The man's name was not released.
West Nile virus is a mosquito-borne illness that can lead to serious neurological disease in some cases — although some who are affected will suffer no ill effects.
The state Health Department has issued a public health warning, recommending that residents take precautions against mosquitoes in their area.
Twenty-four new cases of West Nile virus have been confirmed in Oklahoma in the past week, according to the Health Department.
So far this year, Oklahoma County has seen 12 reported cases of West Nile. Overall, there have been 55 cases of the disease confirmed this year in residents in 14 counties. Tulsa County had 14 reported cases, Carter County is at nine and Pittsburg County had seven.
In addition, a spokeswoman from the state medical examiner's office said another death is suspected to be caused by West Nile. The medical examiner received paperwork from a Midwest City doctor reporting that a Seminole woman, Donna Smith, 81, died because of West Nile.
That report has not been confirmed by the state Health Department.
Health Department officials said they do not expect West Nile virus cases to peak until September or early October. The virus' season runs from May to November.
About the virus
State residents who have contracted the virus this year have ranged in age from 12 to 90. The Health Department warns that people older than 50 are at the highest risk for developing the most severe symptoms.
Symptoms of West Nile fever include sudden onset of fever, headache, nausea, dizziness and muscle weakness, according to the Health Department. Swollen lymph glands or a skin rash also can occur with West Nile fever.
A person suffering from the serious neurological symptoms of West Nile virus might suffer from high fever, headache, stiff neck, mental confusion or disorientation, numbness, convulsions and coma. Another symptom is a polio-type paralysis of an arm or leg.

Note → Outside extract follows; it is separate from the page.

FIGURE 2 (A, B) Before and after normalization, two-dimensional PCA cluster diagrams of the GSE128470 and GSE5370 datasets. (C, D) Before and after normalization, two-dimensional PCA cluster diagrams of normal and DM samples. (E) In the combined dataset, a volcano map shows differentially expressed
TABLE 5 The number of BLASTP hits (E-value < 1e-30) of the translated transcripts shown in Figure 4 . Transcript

Anyone with these symptoms should seek medical attention, especially within two weeks after mosquito bites.
West Nile virus spikes every three to four years, state health officials said. The rate of West Nile depends on a variety of conditions, including spring rainfall, hot and dry summers and also the level of immunity to the virus that exists in the state's wild bird population.
If there is a large number of birds that have not encountered West Nile virus, when they are bitten, the virus multiples and amplifies in their bodies and tissues. This means that when another mosquito bites an infected bird, the mosquito will then become a carrier of West Nile virus.
As more mosquitoes pick up the virus from birds, that cycle repeats itself and amplifies in nature, said Kristy Bradley, the state epidemiologist.
After 2007 — the last time West Nile spiked sharply in the state — a substantial proportion of the wild bird population that encountered West Nile virus survived and developed antibodies. The next year, when birds were bitten by infected mosquitoes, the antibodies in the birds' bodies suppressed the production of the virus, Bradley said.
But small- to medium-size wild birds have a life span of about two to four years. This means that once new birds hatch, they must again build up immunity to West Nile, Bradley said.